Un país más normal, con Presupuestos. Sin prórrogas que se saltan una y otra vez el mandato constitucional que obliga al Gobierno a presentarlos en fecha determinada. Un país merecedor de una clase política entregada a procurar soluciones para los problemas reales: mejorar la sanidad pública; favorecer las condiciones para facilitar el acceso a la vivienda de quienes, a pesar de tener un puesto de trabajo no les alcanza el salario para atreverse con la hipoteca; garantizar el funcionamiento del ascensor social apoyando a las universidades para que nadie con voluntad y valía se quede atrás por falta de oportunidades. Con trabajadores responsables capaces de rechazar prácticas abusivas como las que disparan el absentismo laboral.
Un país de ciudadanos. Conocedores de sus derechos y de sus obligaciones. Confiados en la probidad de los servidores del Estado- desde los jueces a la policía - y a escala, la de los funcionarios de las diferentes administraciones. Confiados en la ley por ser la fuerza de los débiles, el poder de los que no tienen poder.

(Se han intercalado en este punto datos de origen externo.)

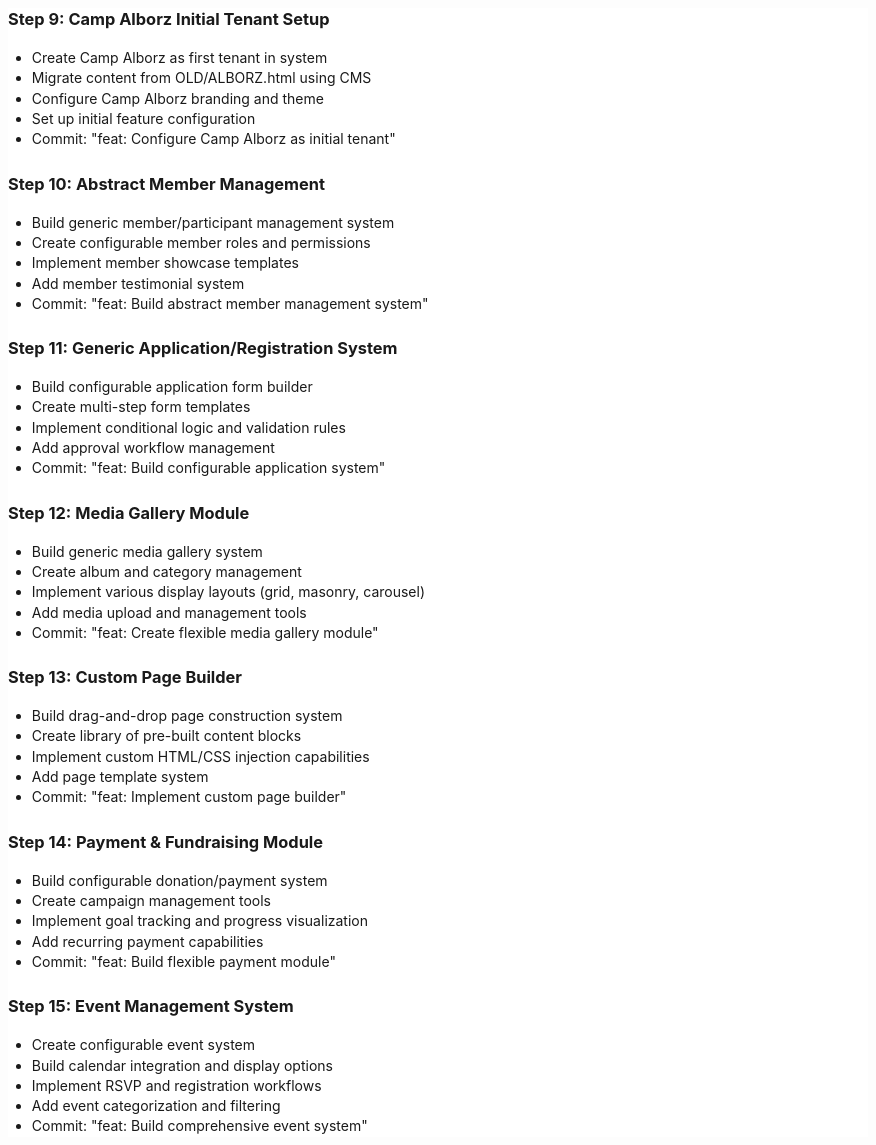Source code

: ### Step 9: Camp Alborz Initial Tenant Setup
- Create Camp Alborz as first tenant in system
- Migrate content from OLD/ALBORZ.html using CMS
- Configure Camp Alborz branding and theme
- Set up initial feature configuration
- Commit: "feat: Configure Camp Alborz as initial tenant"

### Step 10: Abstract Member Management
- Build generic member/participant management system
- Create configurable member roles and permissions
- Implement member showcase templates
- Add member testimonial system
- Commit: "feat: Build abstract member management system"

### Step 11: Generic Application/Registration System
- Build configurable application form builder
- Create multi-step form templates
- Implement conditional logic and validation rules
- Add approval workflow management
- Commit: "feat: Build configurable application system"

### Step 12: Media Gallery Module
- Build generic media gallery system
- Create album and category management
- Implement various display layouts (grid, masonry, carousel)
- Add media upload and management tools
- Commit: "feat: Create flexible media gallery module"

### Step 13: Custom Page Builder
- Build drag-and-drop page construction system
- Create library of pre-built content blocks
- Implement custom HTML/CSS injection capabilities
- Add page template system
- Commit: "feat: Implement custom page builder"

### Step 14: Payment & Fundraising Module
- Build configurable donation/payment system
- Create campaign management tools
- Implement goal tracking and progress visualization
- Add recurring payment capabilities
- Commit: "feat: Build flexible payment module"

### Step 15: Event Management System
- Create configurable event system
- Build calendar integration and display options
- Implement RSVP and registration workflows
- Add event categorization and filtering
- Commit: "feat: Build comprehensive event system"
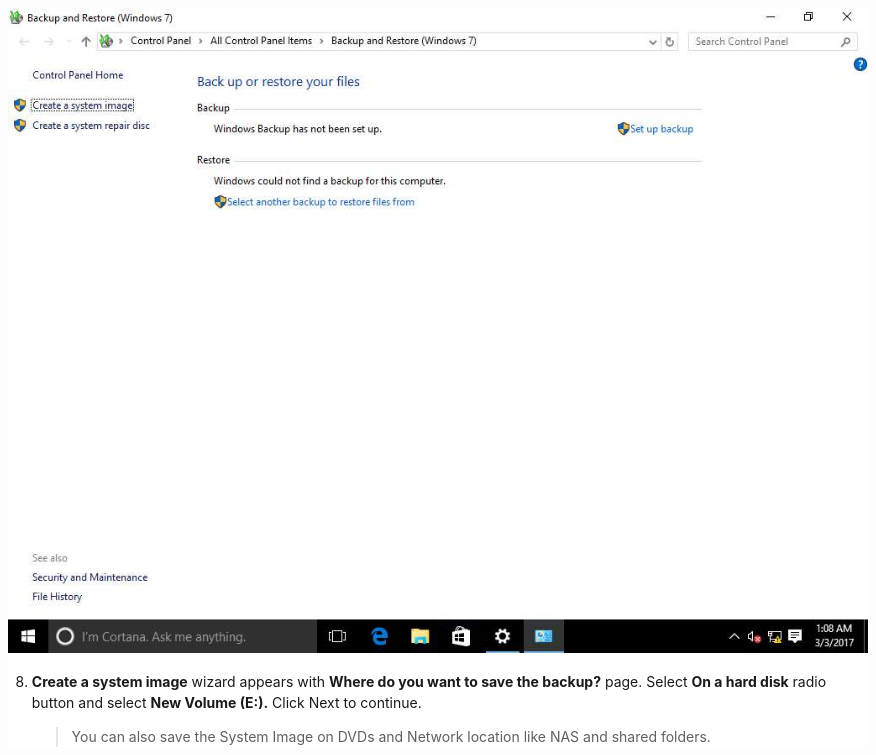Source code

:    ![Screenshot](/images/406/406_05_36.jpg)

8. **Create a system image** wizard appears with **Where do you want to save the backup?** page. Select **On a hard disk** radio button and select **New Volume (E:).** Click Next to continue.

   > You can also save the System Image on DVDs and Network location like NAS and shared folders.
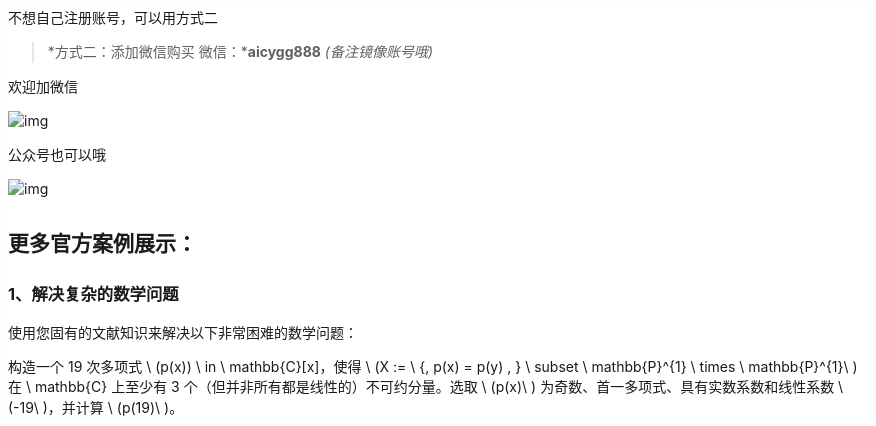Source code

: 不想自己注册账号，可以用方式二

> *方式二：添加微信购买 微信：***aicygg888** *(备注镜像账号哦)*

欢迎加微信

![img](https://picx.zhimg.com/80/v2-46f7cfd62d1e94381388ab08b0fea3af_720w.png)

公众号也可以哦

![img](https://pic1.zhimg.com/80/v2-4e622b64238b20948a02e0c988ca5704_720w.png)





## 更多官方案例展示：

### 1、解决复杂的数学问题

使用您固有的文献知识来解决以下非常困难的数学问题：

构造一个 19 次多项式 \ (p(x)) \ in \ mathbb{C}[x]，使得 \ (X := \ {\, p(x) = p(y) \, \} \ subset \ mathbb{P}^{1} \ times \ mathbb{P}^{1}\ ) 在 \ mathbb{C} 上至少有 3 个（但并非所有都是线性的）不可约分量。选取 \ (p(x)\ ) 为奇数、首一多项式、具有实数系数和线性系数 \ (-19\ )，并计算 \ (p(19)\ )。


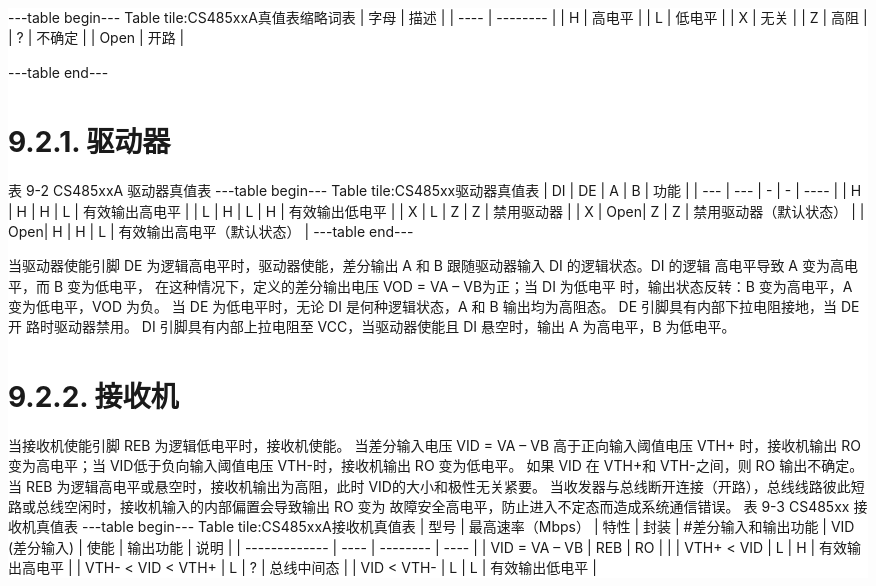 ---table begin---
Table tile:CS485xxA真值表缩略词表
| 字母 | 描述     |
| ---- | -------- |
| H    | 高电平   |
| L    | 低电平   |
| X    | 无关     |
| Z    | 高阻     |
| ?    | 不确定   |
| Open | 开路     |

---table end---


# 9.2.1. 驱动器
表 9-2 CS485xxA 驱动器真值表
---table begin---
Table tile:CS485xx驱动器真值表
| DI  | DE  | A | B | 功能 |
| --- | --- | - | - | ---- |
| H   | H   | H | L | 有效输出高电平 |
| L   | H   | L | H | 有效输出低电平 |
| X   | L   | Z | Z | 禁用驱动器 |
| X   | Open| Z | Z | 禁用驱动器（默认状态） |
| Open| H   | H | L | 有效输出高电平（默认状态） |
---table end---


当驱动器使能引脚 DE 为逻辑高电平时，驱动器使能，差分输出 A 和 B 跟随驱动器输入 DI 的逻辑状态。DI 的逻辑
高电平导致 A 变为高电平，而 B 变为低电平， 在这种情况下，定义的差分输出电压 VOD = VA – VB为正；当 DI 为低电平
时，输出状态反转：B 变为高电平，A 变为低电平，VOD 为负。
当 DE 为低电平时，无论 DI 是何种逻辑状态，A 和 B 输出均为高阻态。 DE 引脚具有内部下拉电阻接地，当 DE 开
路时驱动器禁用。
DI 引脚具有内部上拉电阻至 VCC，当驱动器使能且 DI 悬空时，输出 A 为高电平，B 为低电平。
# 9.2.2. 接收机
当接收机使能引脚 REB 为逻辑低电平时，接收机使能。 当差分输入电压 VID = VA – VB 高于正向输入阈值电压 VTH+
时，接收机输出 RO 变为高电平；当 VID低于负向输入阈值电压 VTH-时，接收机输出 RO 变为低电平。 如果 VID 在 VTH+和
VTH-之间，则 RO 输出不确定。
当 REB 为逻辑高电平或悬空时，接收机输出为高阻，此时 VID的大小和极性无关紧要。
当收发器与总线断开连接（开路），总线线路彼此短路或总线空闲时，接收机输入的内部偏置会导致输出 RO 变为
故障安全高电平，防止进入不定态而造成系统通信错误。
表 9-3 CS485xx 接收机真值表
---table begin---
Table tile:CS485xxA接收机真值表
| 型号      | 最高速率（Mbps） | 特性       | 封装     |
#差分输入和输出功能
| VID (差分输入) | 使能 | 输出功能  | 说明 |
| ------------- | ---- | -------- | ---- |
| VID = VA – VB | REB  | RO       |      |
| VTH+ < VID   | L    | H        | 有效输出高电平 |
| VTH- < VID < VTH+ | L | ?       | 总线中间态 |
| VID < VTH-   | L    | L        | 有效输出低电平 |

Un país con una clase política alejada de las banderías de aldea que tantas veces llevaron al enfrentamiento civil por el camino de reivindicaciones insolidarias. Un país con otra forma de hacer política. Con exigencias éticas que rechazaran la arrogancia parlamentaria que trastorna las cabezas más solidas y negara reconocimiento y prestigio a los tontos que hoy en día gatean por las redes sociales. Un país que reconociera su historia -con los aciertos y errores del pasado- pero sin intentar reescribirla.
Cuán agradable sería un día sin noticias de escándalos trabados en los abusos de poder o la corrupción económica facilitada por las complicidades políticas. Sería vivir en un país más aburrido pero, por contraste, quizás mercería la pena intentarlo.